Quite a can of worms here. There is an almost complete disconnect between Bach’s original naming conventions for these works and modern cataloging systems.

I got curious. You can find the original manuscripts in various digital archives. For a kick-off the BWV numbers only came in 1950, revised in 1990. Bach also didn’t use the term “Book”, or 24 or 48. He didn’t specify the key as you could work that out from the clefs of his scores. They were not even numbered as the sequence also was “obvious” as he was cycling through all the major and minor keys. Hence the grouping of 24. The first Book is not called Book 1 and the second Book is not called Book 2 either but “Part 2”. So already there is hardly any cataloging information left at all if you go back to the originals.
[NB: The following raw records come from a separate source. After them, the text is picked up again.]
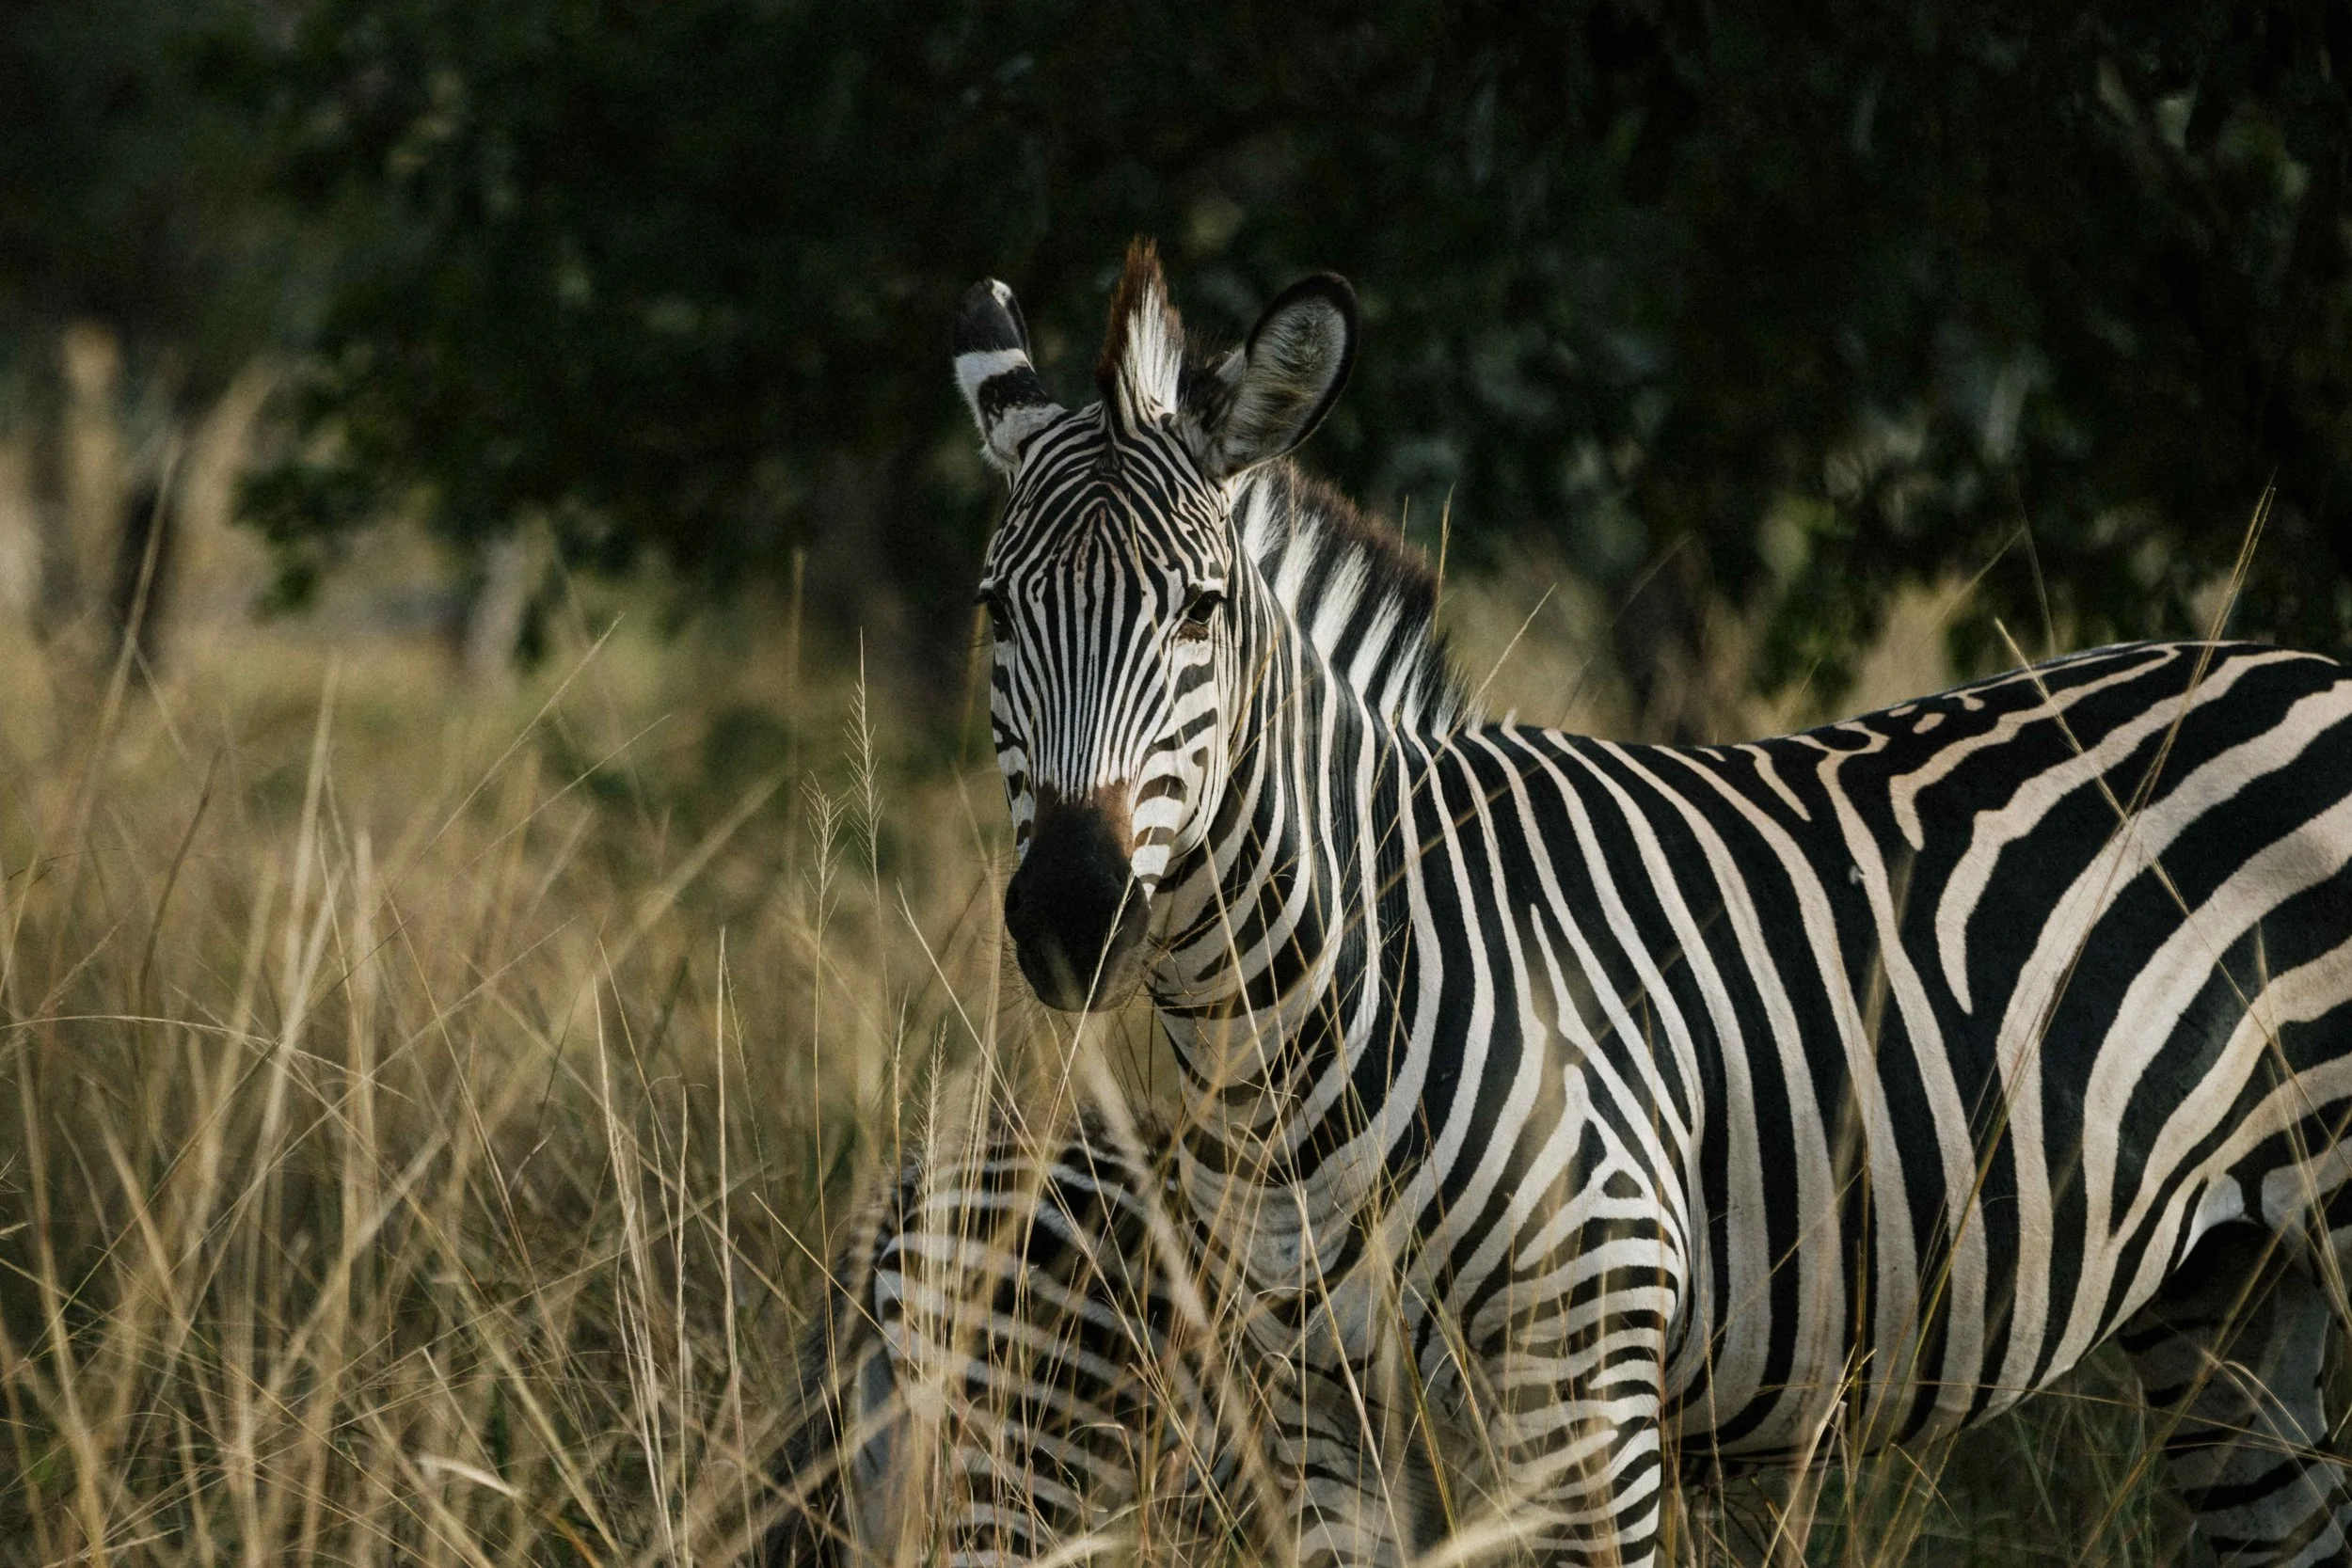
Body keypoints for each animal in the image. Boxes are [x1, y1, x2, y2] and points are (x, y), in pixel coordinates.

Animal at [951, 236, 2352, 1568]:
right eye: (995, 611)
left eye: (1201, 610)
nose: (1073, 912)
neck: (1288, 1034)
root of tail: (2310, 666)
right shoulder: (1321, 1407)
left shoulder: (1589, 1376)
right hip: (2230, 1302)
Probably the motivation for the BWV numbers.

Book 1 was from 1722. It wasn’t actually published until around 1800 well after his death. The surviving manuscripts seem to have been in his own and his wife’s hand. Book 2 was written down twenty years later. So they are not two parts of a whole. They certainly sound quite different to me. These handwritten manuscripts seem to have been passed around the famous recitalists of the day including Mozart and Beethoven.

So what I tend to do is keep the Books separate and use the allmusic conventions. I haven’t got around to this in all cases if the books have come through joined together in metadata. Where there are excerpts of 3/4 preludes/fugues which you often find in recital type discs, personally I group them against the relevant book and merge with the complete books. With a single prelude/fugue which tends to be the more famous ones I keep them separate and merge them with other singletons. Given the history of these works I don’t think there is a right and a wrong way but this works for me.

i can split nearly all of my recordings like this except one which is part of 20 set,it would mean adding Work\Part to all 20 discs

Maybe one rainy afternoon

Do you have to do that for the entire box? I often just do it for a single composition here and there.